(Saved data entries)
____________________

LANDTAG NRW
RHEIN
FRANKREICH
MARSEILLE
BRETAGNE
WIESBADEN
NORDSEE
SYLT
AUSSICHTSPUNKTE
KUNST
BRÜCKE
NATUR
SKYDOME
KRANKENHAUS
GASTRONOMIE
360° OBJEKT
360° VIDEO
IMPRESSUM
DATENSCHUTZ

____________________

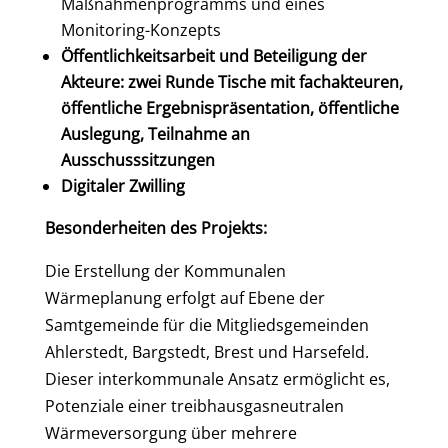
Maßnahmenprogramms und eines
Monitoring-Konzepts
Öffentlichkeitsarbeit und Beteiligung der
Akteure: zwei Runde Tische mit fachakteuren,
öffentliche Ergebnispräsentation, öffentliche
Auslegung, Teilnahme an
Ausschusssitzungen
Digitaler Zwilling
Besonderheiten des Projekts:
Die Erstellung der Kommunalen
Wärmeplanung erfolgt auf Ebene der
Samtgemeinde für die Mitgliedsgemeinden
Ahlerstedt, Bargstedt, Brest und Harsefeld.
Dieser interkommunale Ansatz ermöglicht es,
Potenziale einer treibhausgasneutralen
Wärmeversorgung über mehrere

____________________

• _ASSIGNMENT_:
Report every line of the items above that contains the string "Harsefeld", copying each such line in full. Treat the match as case-sensitive.

• _REPLY TO THE EXERCISE_:
Ahlerstedt, Bargstedt, Brest und Harsefeld.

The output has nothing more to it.